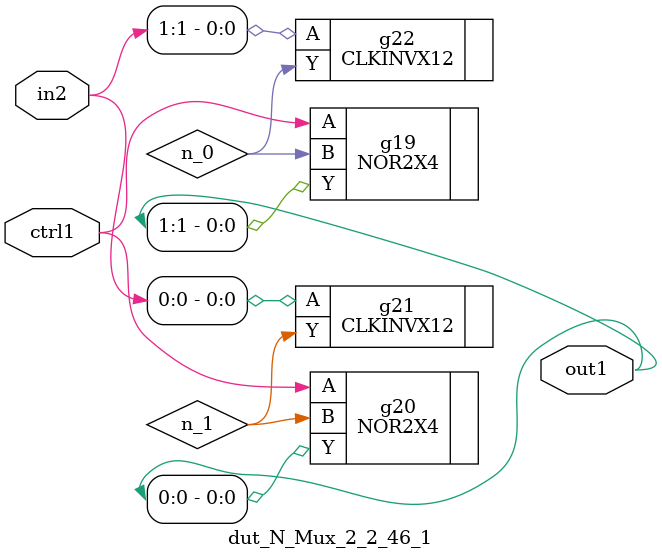
<source format=v>
`timescale 1ps / 1ps


module dut_N_Mux_2_2_46_1(in2, ctrl1, out1);
  input [1:0] in2;
  input ctrl1;
  output [1:0] out1;
  wire [1:0] in2;
  wire ctrl1;
  wire [1:0] out1;
  wire n_0, n_1;
  NOR2X4 g19(.A (ctrl1), .B (n_0), .Y (out1[1]));
  NOR2X4 g20(.A (ctrl1), .B (n_1), .Y (out1[0]));
  CLKINVX12 g21(.A (in2[0]), .Y (n_1));
  CLKINVX12 g22(.A (in2[1]), .Y (n_0));
endmodule



</source>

## THE PROBLEM
Every line of the material above must be written out exactly, with no pictures.

## YOUR SOLUTION
<source format=v>
`timescale 1ps / 1ps


module dut_N_Mux_2_2_46_1(in2, ctrl1, out1);
  input [1:0] in2;
  input ctrl1;
  output [1:0] out1;
  wire [1:0] in2;
  wire ctrl1;
  wire [1:0] out1;
  wire n_0, n_1;
  NOR2X4 g19(.A (ctrl1), .B (n_0), .Y (out1[1]));
  NOR2X4 g20(.A (ctrl1), .B (n_1), .Y (out1[0]));
  CLKINVX12 g21(.A (in2[0]), .Y (n_1));
  CLKINVX12 g22(.A (in2[1]), .Y (n_0));
endmodule



</source>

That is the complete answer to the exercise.